[Saved data entries]
◆ ◆ ◆ ◆ ◆ ◆ ◆
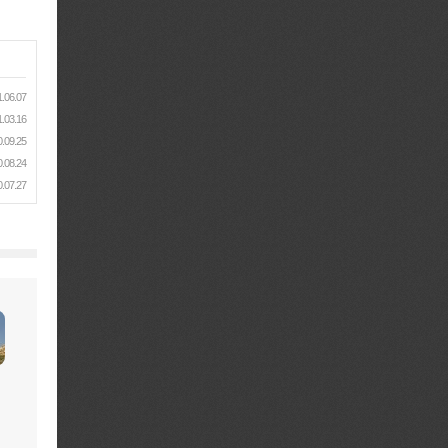
.06.07
.03.16
.09.25
.08.24
.07.27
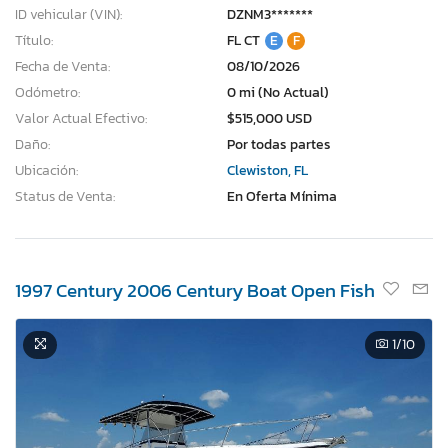
ID vehicular (VIN):
DZNM3*******
Título:
FL CT
E
F
Fecha de Venta:
08/10/2026
Odómetro:
0 mi (No Actual)
Valor Actual Efectivo:
$515,000 USD
Daño:
Por todas partes
Ubicación:
Clewiston, FL
Status de Venta:
En Oferta Mínima
1997 Century 2006 Century Boat Open Fish
1
/10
◆ ◆ ◆ ◆ ◆ ◆ ◆
§ Instructions to follow
Rewrite the text lines of the data above, substituting "Clewiston, Florida" for "Clewiston, FL" and keeping everything else identical. Omit the pictures from the output.

§ Answer to this problem
.06.07
.03.16
.09.25
.08.24
.07.27
ID vehicular (VIN):
DZNM3*******
Título:
FL CT
E
F
Fecha de Venta:
08/10/2026
Odómetro:
0 mi (No Actual)
Valor Actual Efectivo:
$515,000 USD
Daño:
Por todas partes
Ubicación:
Clewiston, Florida
Status de Venta:
En Oferta Mínima
1997 Century 2006 Century Boat Open Fish
1
/10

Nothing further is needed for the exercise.